Russell O’Connor, a developer, pointed out that the OP CTV script or command doesn’t appear to be very compatible with other Bitcoin scripts like base58check, bech32 (SegWit), or bech32m (Taproot), so wallets would need to develop tools that allow BIP-119 to be used without causing problems with portfolio address coordination.

David Harding voiced his fear that CTV might be a sort of agreement or covenant that is not commonly utilized in the long run, either owing to low user demand or because alternative types of covenants with superior design arise. “This would burden future developers with maintaining the code and analyzing what CTV’s possible interactions with other prospective consensus modifications would be like,” he stated.
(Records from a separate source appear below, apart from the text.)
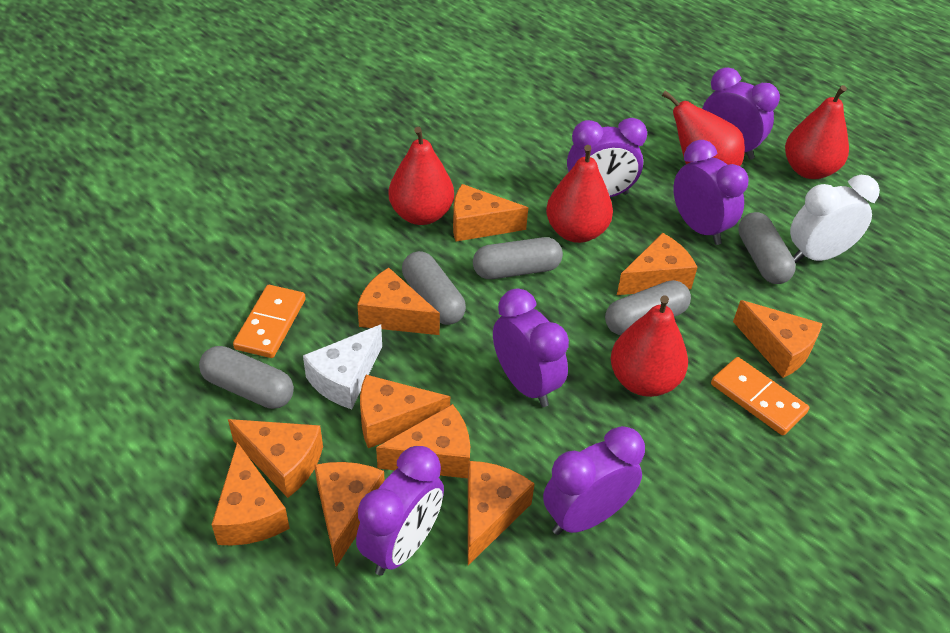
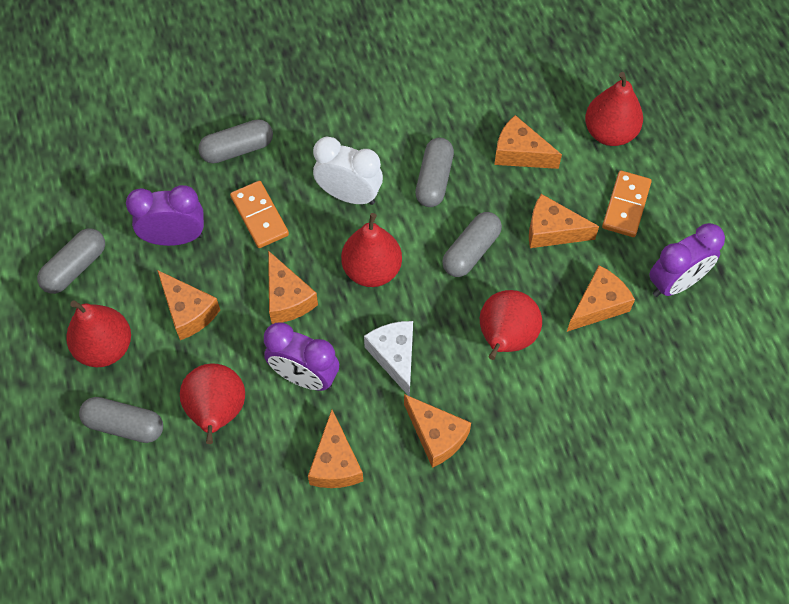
orange cheese: 10 -> 7
purple clock: 6 -> 3

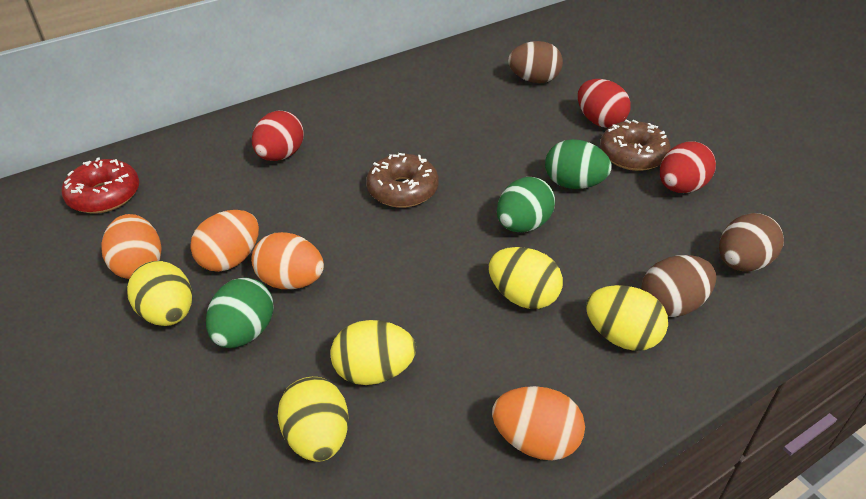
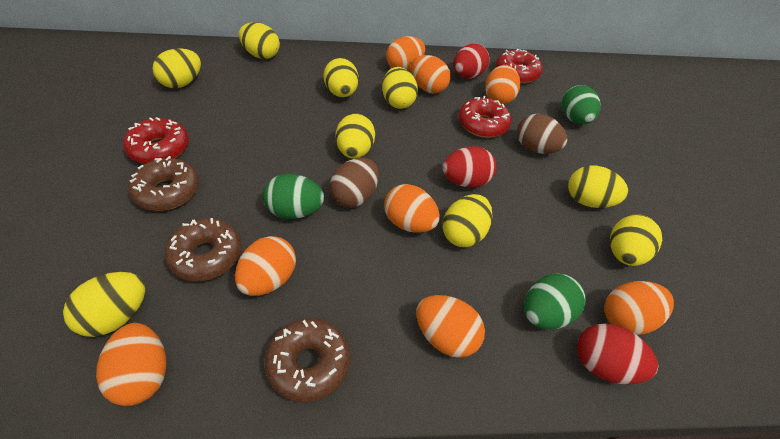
brown donut: 2 -> 3
brown egg: 3 -> 2
orange egg: 4 -> 8
red donut: 1 -> 3
yellow egg: 5 -> 9

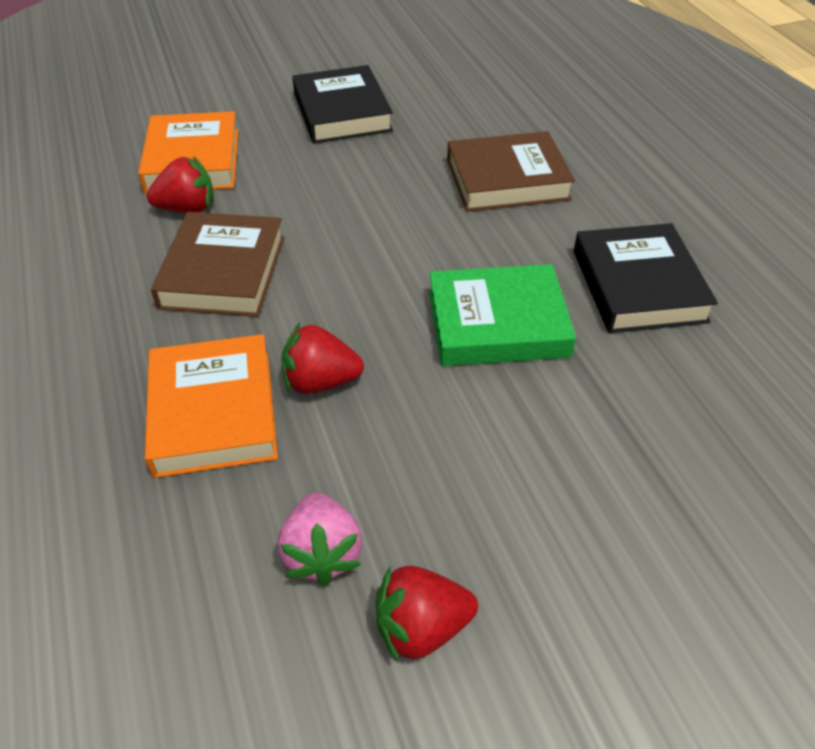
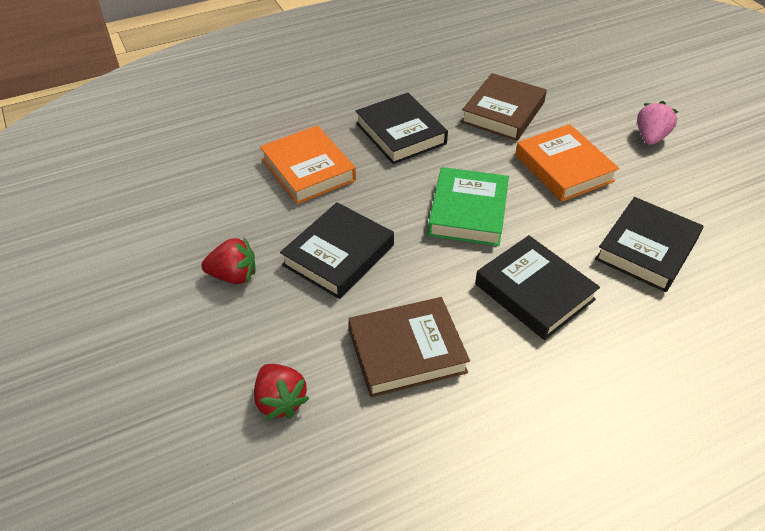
black book: 2 -> 4
red strawberry: 3 -> 2

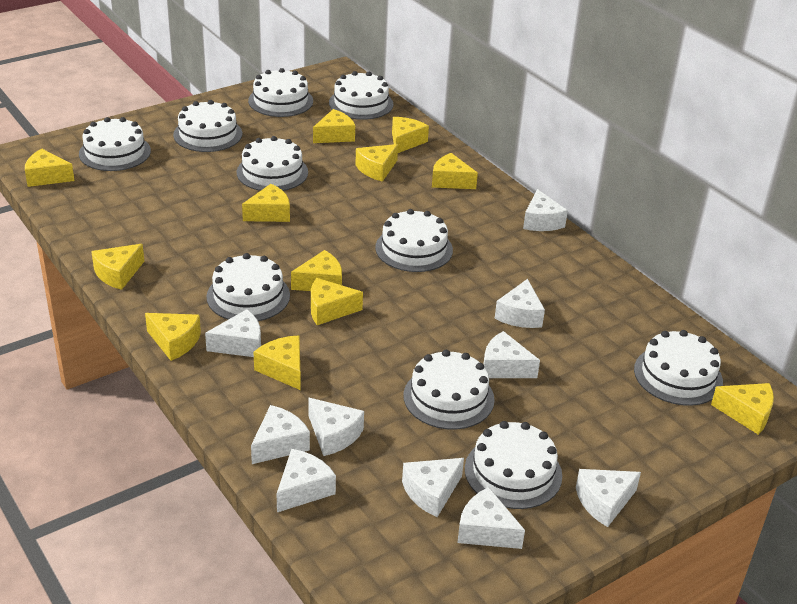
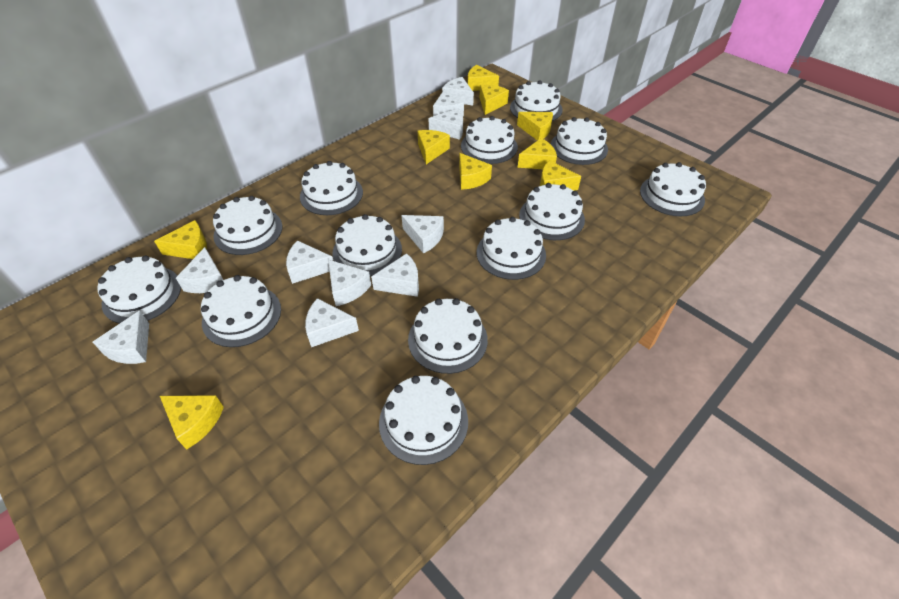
white cake: 10 -> 13
yellow cheese: 12 -> 9

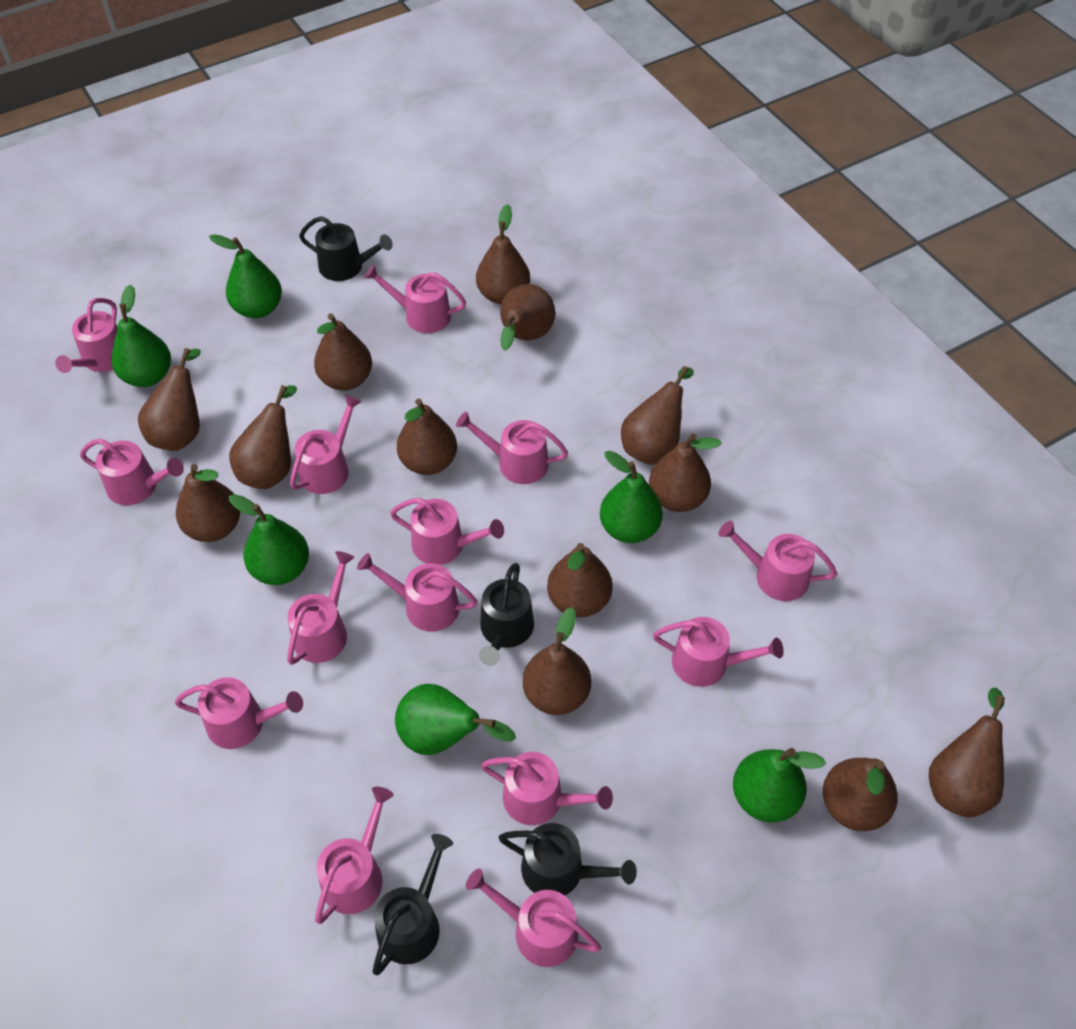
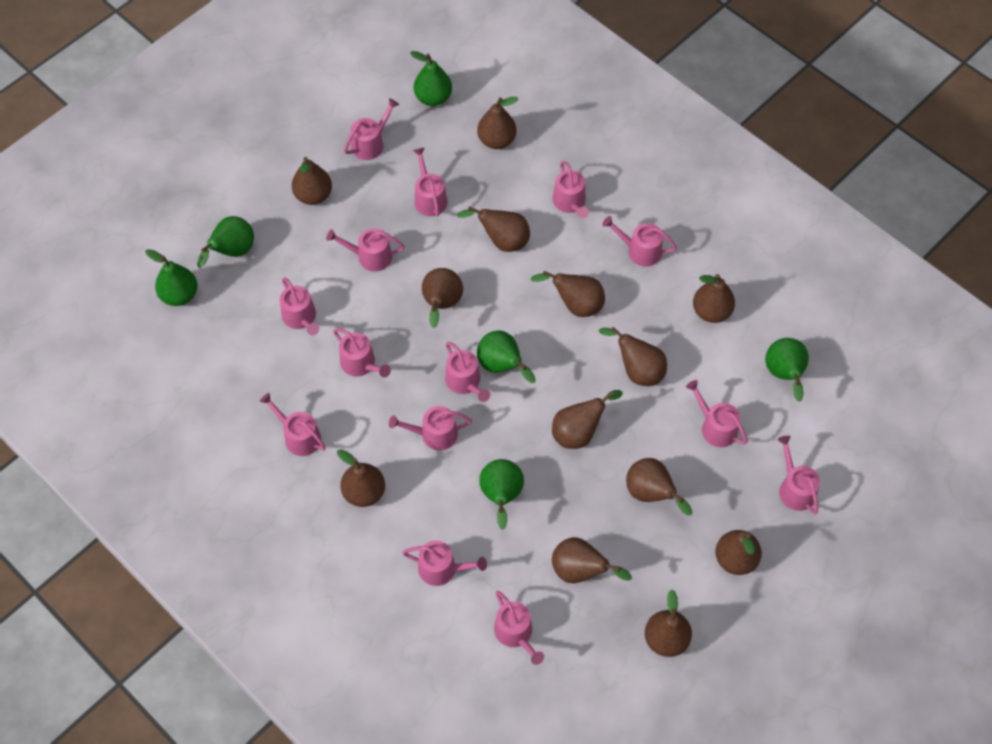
black watering can: 4 -> 0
Unlike the political viewpoints we covered in a previous episode, which tend to be seen more often on social networks, this collection of thoughts is the most technical. BIP-119’s need and feasibility are currently being debated among Bitcoin Core developers.

The Dark Forerunner: Gregory Maxwell’s Covenants

Developer Gregory Maxwell outlined a sort of BTC spending limitation or covenant based on the CoinWitness system as early as August 2013. However, as an intellectual exercise, he presented several terrifying scenarios in which these constraints may be implemented.

In a blog post, he basically stated that by adding arbitrary conditions to spend a few bitcoins, things may go wrong from now on. By forcing bitcoins to be spent in a certain manner, Maxwell claims, “you will have established a money that is permanently subject to a spending requirement.” [covenant] and limit its usage and that of its successors indefinitely, reducing its fungibility.

In other words, these bitcoins conditioned to be spent in a specific way would be distinct from the rest of the bitcoins circulating in the network, potentially causing others to refuse to accept or transact with them, as well as having a different purchase and sale price than the rest of the market.

As a result, Maxwell urged visitors of the BitcoinTalk forum, where he submitted his argument, to come up with more terrible covenants. Back then, the bitcoin community reacted.

The other technological problem is determining the optimum method for reaching Bitcoin consensus.

One of the most contentious aspects of the argument was how Jeremy Rubin planned to activate BIP-119, threatening to create his own client and appeal to a hasty trial by miners, as occurred with Taproot.

In this sense, the most contentious issue was not the BIP-119’s technological capabilities, but the optimal activation mechanism. McClelland, Keagan, a developer, uses the BIP-119 debate to suggest a discussion on the best approach to gain agreement in Bitcoin.

Along with the CTV debate, a new topic has emerged that was not completely addressed at the Taproot activation. There is a lot of debate regarding what constitutes a Speedy Trial and what does not, as well as what BIP 8 [user-activated soft-fork] is and is not.

Because there is no mechanism to measure a user’s support for suggested modifications, individuals usually assert that their social circle accepts or rejects a proposal, and that their circles reflect the majority of Bitcoin users as a whole.

McClelland, Keagan

In proposing this conversation, McClelland argues that appealing to miners may not be the greatest choice for making modifications to the Bitcoin software since their motivations may vary from those of the consumer market (for example, a soft fork that raises the minimum commissions per transaction or that increases the block production time).

Other developers added to the conversation by suggesting other techniques for activating this sort of proposal.

Given the theoretical precedence on covenants set by Gregory Maxwell and the early Bitcoin community, the developers are unsure if BIP-119 is beneficial for all users and the protocol itself.

We’ll go through the social aspect of this discussion and what it means for Bitcoin in a later part.

The “bitcoin banned countries list” is a list of countries that have banned bitcoin. The reasons for the bans vary, but the technical reason against BIP-119 is that it would not allow miners to be able to mine blocks without also verifying transactions in them.